Il cane, specificamente addestrato per rilevare sostanze tossiche e pericolose, è ora operativo nell’area del Parco Nazionale del Pollino, dove supporta quotidianamente il suo conduttore.
Intervento a Roccanova: il ritrovamento cruciale
Nei giorni scorsi, Fenrir è stato impiegato nel Comune di Roccanova (Provincia di Potenza) a seguito di diverse segnalazioni relative all’avvelenamento di cani. Il binomio formato dal pastore belga e dal carabiniere Fausto Scopigno è intervenuto sul posto per la ricerca di eventuali materiali nocivi.
Durante la perlustrazione, il cane ha individuato con successo una esca avvelenata. Si trattava di carne contenente frammenti di vetro nascosti al suo interno, un metodo di una crudeltà particolare e potenzialmente letale. Tale pratica rappresenta un grave pericolo non solo per gli animali domestici, ma anche per la fauna selvatica e per chiunque possa involontariamente entrare in contatto con l’esca.

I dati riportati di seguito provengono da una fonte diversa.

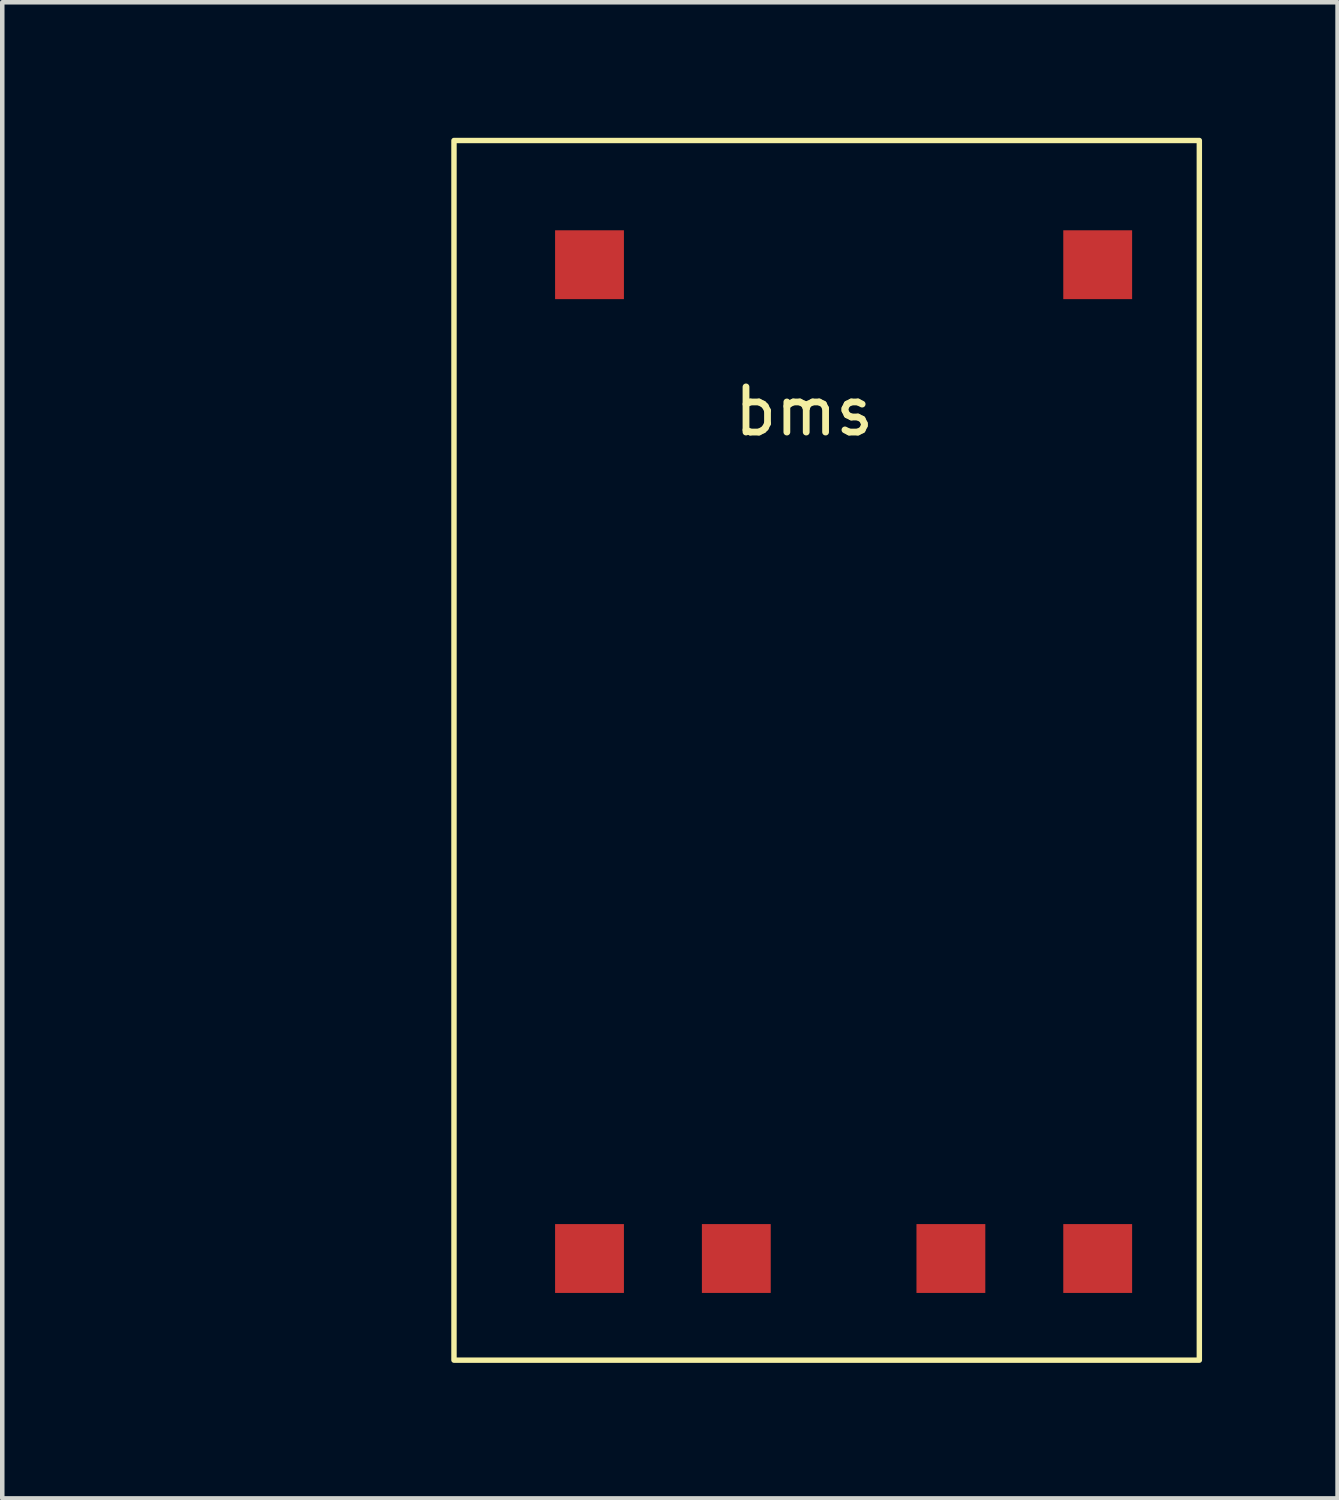
<source format=kicad_pcb>
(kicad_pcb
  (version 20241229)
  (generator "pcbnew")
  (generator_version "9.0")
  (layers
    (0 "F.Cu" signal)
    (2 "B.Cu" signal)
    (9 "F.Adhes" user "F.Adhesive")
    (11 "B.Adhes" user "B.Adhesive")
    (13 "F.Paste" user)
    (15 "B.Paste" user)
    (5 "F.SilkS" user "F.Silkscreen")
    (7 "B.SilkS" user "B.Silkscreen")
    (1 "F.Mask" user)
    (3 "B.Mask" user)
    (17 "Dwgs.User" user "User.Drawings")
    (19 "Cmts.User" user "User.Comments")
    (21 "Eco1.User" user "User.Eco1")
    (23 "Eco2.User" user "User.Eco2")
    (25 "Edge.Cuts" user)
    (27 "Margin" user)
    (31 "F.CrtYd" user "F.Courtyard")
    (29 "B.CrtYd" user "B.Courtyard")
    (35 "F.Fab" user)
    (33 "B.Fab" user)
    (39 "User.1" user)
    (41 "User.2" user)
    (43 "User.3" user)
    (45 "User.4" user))
  (footprint "bms"
    (layer "F.Cu")
    (at 0.25 2.81)
    (property "Reference" "bms" (at 14.5 3.25 0) (unlocked yes) (layer "F.SilkS") (effects (font (size 1 1) (thickness 0.15))))
    (attr through_hole)
    (fp_rect (start 6.75 -2.75) (end 23.25 24.25) (stroke (width 0.12) (type default)) (fill no) (layer "F.SilkS"))
    (pad "1" smd rect (at 9.75 22) (size 1.524 1.524) (layers "F.Cu" "F.Mask" "F.Paste"))
    (pad "2" smd rect (at 21 22) (size 1.524 1.524) (layers "F.Cu" "F.Mask" "F.Paste"))
    (pad "3" smd rect (at 13 22) (size 1.524 1.524) (layers "F.Cu" "F.Mask" "F.Paste"))
    (pad "4" smd rect (at 17.75 22) (size 1.524 1.524) (layers "F.Cu" "F.Mask" "F.Paste"))
    (pad "5" smd rect (at 9.75 0) (size 1.524 1.524) (layers "F.Cu" "F.Mask" "F.Paste"))
    (pad "6" smd rect (at 21 0) (size 1.524 1.524) (layers "F.Cu" "F.Mask" "F.Paste")))
  (gr_rect
    (start -3 -3)
    (end 26.56 30.12)
    (stroke (width 0.1) (type default))
    (fill no)
    (layer "Edge.Cuts")))
</source>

L’esca è stata messa in sicurezza e consegnata all’Istituto Zooprofilattico Sperimentale. Presso l’Istituto, saranno condotte le analisi necessarie per verificare la presenza di veleni o altre sostanze tossiche.
L’importanza delle analisi e il contrasto al fenomeno
L’esito degli esami di laboratorio sarà determinante per la ricostruzione degli eventi e per indirizzare le indagini verso l’identificazione dei responsabili. Questo episodio sottolinea ancora una volta il valore cruciale delle unità cinofile antiveleno, considerate strumenti indispensabili per prevenire tragedie e tutelare la sicurezza del territorio e dell’ambiente naturale.
Il fenomeno delle esche avvelenate rimane una delle minacce più significative nelle aree rurali del Cosentino e della Basilicata. Questa pratica criminale mette seriamente a rischio gli animali domestici e numerose specie protette all’interno del Parco del Pollino.
Il ritorno in piena attività delle unità cinofile antiveleno del Reparto Carabinieri Parco Nazionale del Pollino, operanti nelle sedi di Rotonda e nel Nucleo di Cerchiara, costituisce un passo fondamentale e deciso per contrastare efficacemente tale pratica illegale.